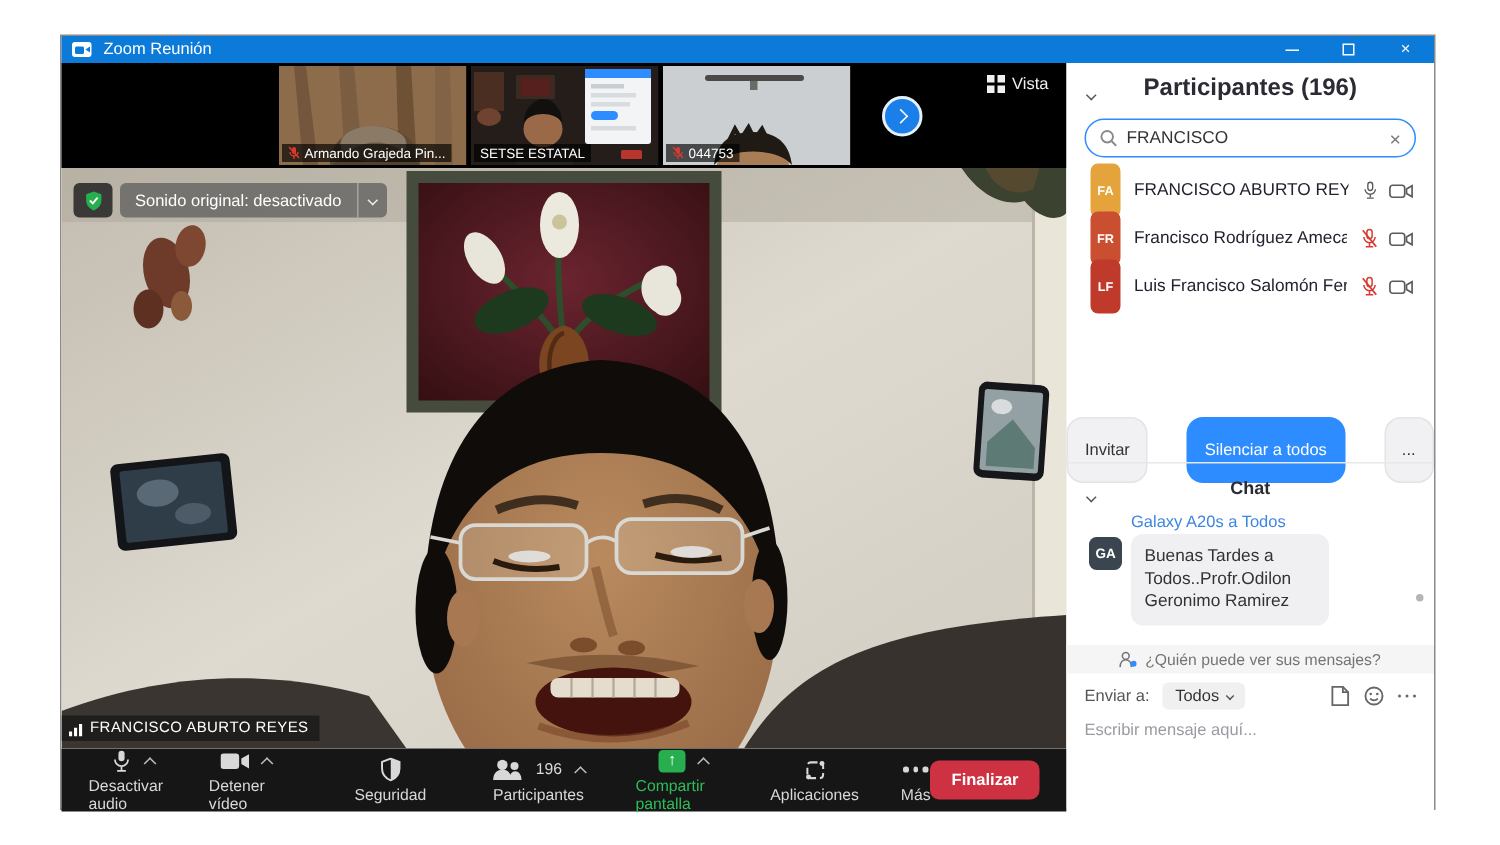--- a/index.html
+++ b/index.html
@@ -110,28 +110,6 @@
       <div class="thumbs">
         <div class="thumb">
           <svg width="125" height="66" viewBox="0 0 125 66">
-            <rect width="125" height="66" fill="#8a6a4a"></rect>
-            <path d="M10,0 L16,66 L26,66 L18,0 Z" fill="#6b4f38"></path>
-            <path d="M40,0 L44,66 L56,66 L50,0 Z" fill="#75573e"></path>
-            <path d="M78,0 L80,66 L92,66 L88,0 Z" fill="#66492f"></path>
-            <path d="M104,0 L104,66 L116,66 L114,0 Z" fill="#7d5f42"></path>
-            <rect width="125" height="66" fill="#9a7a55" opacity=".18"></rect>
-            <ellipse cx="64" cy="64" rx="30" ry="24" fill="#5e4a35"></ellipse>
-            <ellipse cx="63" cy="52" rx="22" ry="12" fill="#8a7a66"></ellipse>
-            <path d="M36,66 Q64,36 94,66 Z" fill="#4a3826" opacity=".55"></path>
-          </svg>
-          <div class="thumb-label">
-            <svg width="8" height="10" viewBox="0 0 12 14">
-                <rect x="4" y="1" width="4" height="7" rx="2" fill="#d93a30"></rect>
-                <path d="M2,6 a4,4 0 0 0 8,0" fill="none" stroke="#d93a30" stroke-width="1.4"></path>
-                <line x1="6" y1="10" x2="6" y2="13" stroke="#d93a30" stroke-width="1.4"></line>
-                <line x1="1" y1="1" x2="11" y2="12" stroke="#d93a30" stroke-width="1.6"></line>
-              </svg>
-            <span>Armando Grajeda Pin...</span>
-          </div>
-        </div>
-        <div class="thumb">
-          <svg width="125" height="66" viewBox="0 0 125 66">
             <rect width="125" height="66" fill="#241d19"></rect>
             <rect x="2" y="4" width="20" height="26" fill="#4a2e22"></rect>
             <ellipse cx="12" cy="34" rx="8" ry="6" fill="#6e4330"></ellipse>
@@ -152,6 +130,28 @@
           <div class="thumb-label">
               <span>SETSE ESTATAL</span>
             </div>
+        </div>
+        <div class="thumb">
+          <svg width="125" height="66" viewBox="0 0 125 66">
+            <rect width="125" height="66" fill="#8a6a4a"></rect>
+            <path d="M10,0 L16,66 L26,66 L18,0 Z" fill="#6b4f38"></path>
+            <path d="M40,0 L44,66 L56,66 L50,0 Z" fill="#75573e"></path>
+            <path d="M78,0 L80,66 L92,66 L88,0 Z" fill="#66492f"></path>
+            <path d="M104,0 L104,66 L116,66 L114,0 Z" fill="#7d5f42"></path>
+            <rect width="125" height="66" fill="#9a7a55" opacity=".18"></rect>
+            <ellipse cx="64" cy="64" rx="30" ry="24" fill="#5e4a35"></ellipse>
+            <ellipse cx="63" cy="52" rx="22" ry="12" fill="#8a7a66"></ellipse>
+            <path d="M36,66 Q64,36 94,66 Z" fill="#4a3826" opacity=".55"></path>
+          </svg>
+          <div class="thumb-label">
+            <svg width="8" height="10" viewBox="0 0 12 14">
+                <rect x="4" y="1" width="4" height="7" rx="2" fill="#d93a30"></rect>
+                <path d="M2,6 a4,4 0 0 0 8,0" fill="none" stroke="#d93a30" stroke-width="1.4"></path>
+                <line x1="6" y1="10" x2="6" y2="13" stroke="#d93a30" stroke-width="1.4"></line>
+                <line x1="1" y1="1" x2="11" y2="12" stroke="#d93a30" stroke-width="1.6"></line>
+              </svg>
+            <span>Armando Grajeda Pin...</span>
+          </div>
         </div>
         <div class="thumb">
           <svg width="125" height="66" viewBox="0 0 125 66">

━━━━━━━━

→ PROBLEM DETAILS: The result should be an exact repetition of all the records. Drop the pictures.

→ FINISHED TASK:
--- a/index.html
+++ b/index.html
@@ -110,28 +110,6 @@
       <div class="thumbs">
         <div class="thumb">
           <svg width="125" height="66" viewBox="0 0 125 66">
-            <rect width="125" height="66" fill="#8a6a4a"></rect>
-            <path d="M10,0 L16,66 L26,66 L18,0 Z" fill="#6b4f38"></path>
-            <path d="M40,0 L44,66 L56,66 L50,0 Z" fill="#75573e"></path>
-            <path d="M78,0 L80,66 L92,66 L88,0 Z" fill="#66492f"></path>
-            <path d="M104,0 L104,66 L116,66 L114,0 Z" fill="#7d5f42"></path>
-            <rect width="125" height="66" fill="#9a7a55" opacity=".18"></rect>
-            <ellipse cx="64" cy="64" rx="30" ry="24" fill="#5e4a35"></ellipse>
-            <ellipse cx="63" cy="52" rx="22" ry="12" fill="#8a7a66"></ellipse>
-            <path d="M36,66 Q64,36 94,66 Z" fill="#4a3826" opacity=".55"></path>
-          </svg>
-          <div class="thumb-label">
-            <svg width="8" height="10" viewBox="0 0 12 14">
-                <rect x="4" y="1" width="4" height="7" rx="2" fill="#d93a30"></rect>
-                <path d="M2,6 a4,4 0 0 0 8,0" fill="none" stroke="#d93a30" stroke-width="1.4"></path>
-                <line x1="6" y1="10" x2="6" y2="13" stroke="#d93a30" stroke-width="1.4"></line>
-                <line x1="1" y1="1" x2="11" y2="12" stroke="#d93a30" stroke-width="1.6"></line>
-              </svg>
-            <span>Armando Grajeda Pin...</span>
-          </div>
-        </div>
-        <div class="thumb">
-          <svg width="125" height="66" viewBox="0 0 125 66">
             <rect width="125" height="66" fill="#241d19"></rect>
             <rect x="2" y="4" width="20" height="26" fill="#4a2e22"></rect>
             <ellipse cx="12" cy="34" rx="8" ry="6" fill="#6e4330"></ellipse>
@@ -152,6 +130,28 @@
           <div class="thumb-label">
               <span>SETSE ESTATAL</span>
             </div>
+        </div>
+        <div class="thumb">
+          <svg width="125" height="66" viewBox="0 0 125 66">
+            <rect width="125" height="66" fill="#8a6a4a"></rect>
+            <path d="M10,0 L16,66 L26,66 L18,0 Z" fill="#6b4f38"></path>
+            <path d="M40,0 L44,66 L56,66 L50,0 Z" fill="#75573e"></path>
+            <path d="M78,0 L80,66 L92,66 L88,0 Z" fill="#66492f"></path>
+            <path d="M104,0 L104,66 L116,66 L114,0 Z" fill="#7d5f42"></path>
+            <rect width="125" height="66" fill="#9a7a55" opacity=".18"></rect>
+            <ellipse cx="64" cy="64" rx="30" ry="24" fill="#5e4a35"></ellipse>
+            <ellipse cx="63" cy="52" rx="22" ry="12" fill="#8a7a66"></ellipse>
+            <path d="M36,66 Q64,36 94,66 Z" fill="#4a3826" opacity=".55"></path>
+          </svg>
+          <div class="thumb-label">
+            <svg width="8" height="10" viewBox="0 0 12 14">
+                <rect x="4" y="1" width="4" height="7" rx="2" fill="#d93a30"></rect>
+                <path d="M2,6 a4,4 0 0 0 8,0" fill="none" stroke="#d93a30" stroke-width="1.4"></path>
+                <line x1="6" y1="10" x2="6" y2="13" stroke="#d93a30" stroke-width="1.4"></line>
+                <line x1="1" y1="1" x2="11" y2="12" stroke="#d93a30" stroke-width="1.6"></line>
+              </svg>
+            <span>Armando Grajeda Pin...</span>
+          </div>
         </div>
         <div class="thumb">
           <svg width="125" height="66" viewBox="0 0 125 66">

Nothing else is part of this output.